O Estudo das Literaturas Africanas

Refere-se à importância das Literaturas Africanas enquanto possibilidade de estudo pelos alunos, jovens e adultos, afro-descendentes nas salas de aula de alfabetização na cidade de São Paulo que não tiveram condições de estudar quando crianças.

Pretende-se discutir aspectos relacionados ao ensino das literaturas africanas em salas de aula de Educação de Jovens e Adultos (EJA); levantar alguns dos aspectos relacionados ao estigma da população atendida nesta modalidade de ensino e, finalmente, apontar elementos que contribuam para a discussão da formação do professor dos anos iniciais da escolarização de jovens e adultos. Para tanto, este texto seguirá a seguinte ordem: 1. A importância do estudo da Literatura Africana; 2. Reflexões acerca da identidade do afro-descendente e 3. A formação do professor alfabetizador.

Sendo assim, em primeiro lugar, apresentamos elementos que indicam a importância do debate nos diferentes níveis de ensino acerca da conexão Atlântica – Brasil e África – no que diz respeito à história, memória e identidade destes dois “continentes”.

▶ Itens fornecidos
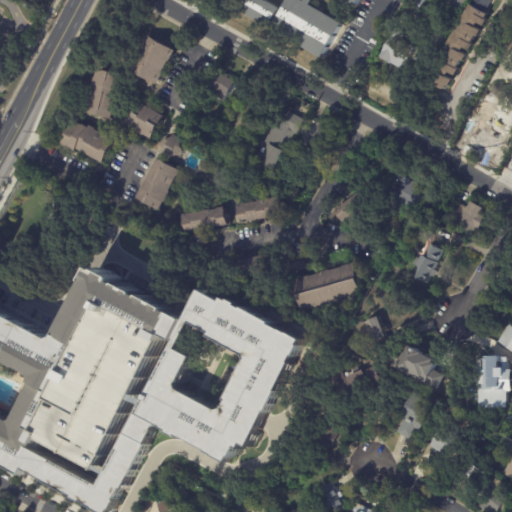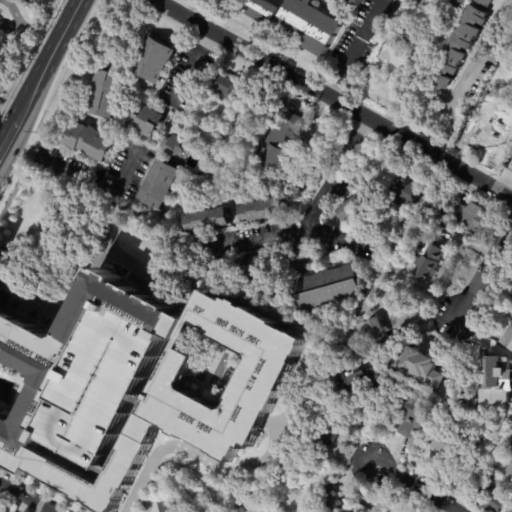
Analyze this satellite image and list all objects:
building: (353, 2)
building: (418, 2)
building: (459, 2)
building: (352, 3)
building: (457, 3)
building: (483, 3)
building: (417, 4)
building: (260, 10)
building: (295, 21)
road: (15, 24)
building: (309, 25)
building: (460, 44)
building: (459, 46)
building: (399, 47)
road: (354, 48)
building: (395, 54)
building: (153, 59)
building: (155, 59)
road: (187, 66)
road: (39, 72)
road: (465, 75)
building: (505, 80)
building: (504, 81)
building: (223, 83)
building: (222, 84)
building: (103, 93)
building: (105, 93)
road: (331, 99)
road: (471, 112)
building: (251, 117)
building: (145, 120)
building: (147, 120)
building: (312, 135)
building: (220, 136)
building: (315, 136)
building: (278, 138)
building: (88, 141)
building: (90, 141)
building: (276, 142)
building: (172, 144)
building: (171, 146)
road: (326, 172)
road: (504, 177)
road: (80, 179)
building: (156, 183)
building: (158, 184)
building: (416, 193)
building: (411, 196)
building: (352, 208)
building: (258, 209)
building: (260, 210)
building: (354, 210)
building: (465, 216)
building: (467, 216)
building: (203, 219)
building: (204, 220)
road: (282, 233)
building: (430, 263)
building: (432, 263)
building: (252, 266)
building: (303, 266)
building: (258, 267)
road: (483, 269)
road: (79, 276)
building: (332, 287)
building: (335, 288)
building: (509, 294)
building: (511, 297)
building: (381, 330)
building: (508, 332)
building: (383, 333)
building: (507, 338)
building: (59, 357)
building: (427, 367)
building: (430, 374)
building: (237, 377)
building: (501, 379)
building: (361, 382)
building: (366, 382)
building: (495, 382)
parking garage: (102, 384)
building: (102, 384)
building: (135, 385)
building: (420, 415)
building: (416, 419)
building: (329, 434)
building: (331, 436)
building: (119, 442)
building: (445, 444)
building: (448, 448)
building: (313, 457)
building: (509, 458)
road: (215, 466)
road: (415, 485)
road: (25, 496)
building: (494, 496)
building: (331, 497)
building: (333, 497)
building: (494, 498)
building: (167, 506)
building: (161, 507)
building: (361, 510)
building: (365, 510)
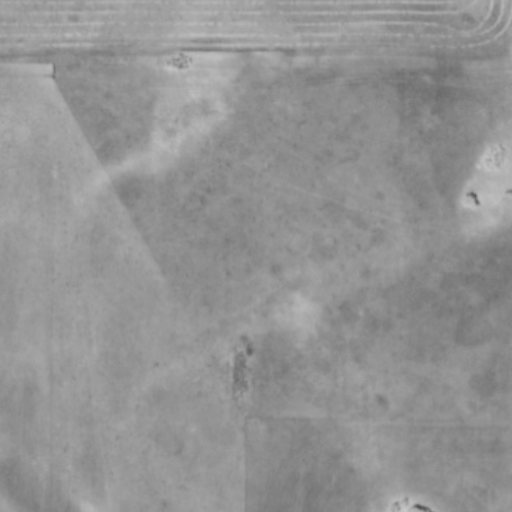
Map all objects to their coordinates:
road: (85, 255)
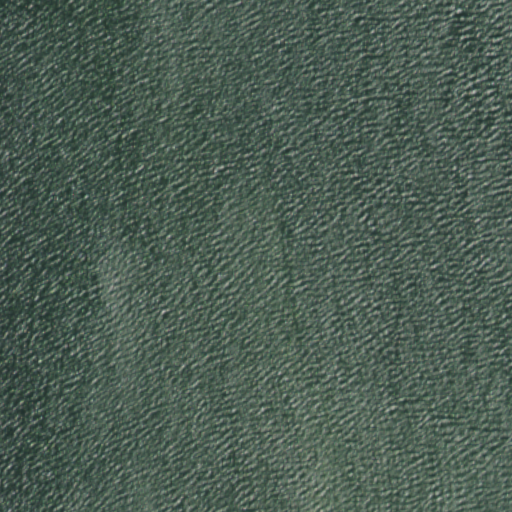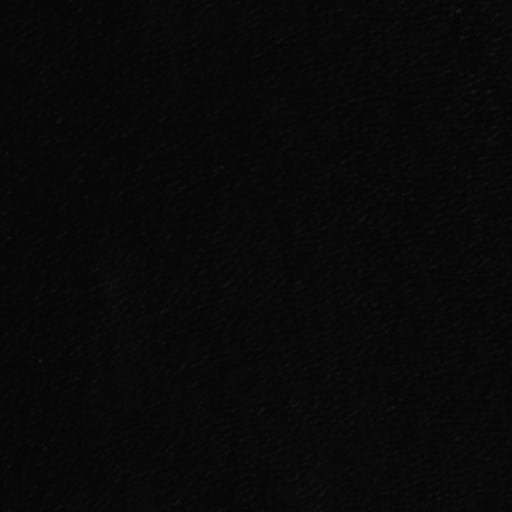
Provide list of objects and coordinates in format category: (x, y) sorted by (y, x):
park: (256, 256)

▶ Instruções de trabalho
• a. Transcreva, por favor, tudo o que vai de "Pretende-se discutir aspectos" até "do professor alfabetizador." no texto sobre literaturas africanas.
• b. Com base no texto sobre literaturas africanas, responda:
(i) Em que cidade ficam as salas de aula de alfabetização mencionadas?
(ii) Qual é o terceiro tópico da ordem que o texto seguirá?
(iii) Entre quais dois "continentes" se dá a conexão Atlântica referida?

▶ Resolução das tarefas
• a.
Pretende-se discutir aspectos relacionados ao ensino das literaturas africanas em salas de aula de Educação de Jovens e Adultos (EJA); levantar alguns dos aspectos relacionados ao estigma da população atendida nesta modalidade de ensino e, finalmente, apontar elementos que contribuam para a discussão da formação do professor dos anos iniciais da escolarização de jovens e adultos. Para tanto, este texto seguirá a seguinte ordem: 1. A importância do estudo da Literatura Africana; 2. Reflexões acerca da identidade do afro-descendente e 3. A formação do professor alfabetizador.

• b.
(i) São Paulo.
(ii) A formação do professor alfabetizador.
(iii) Brasil e África.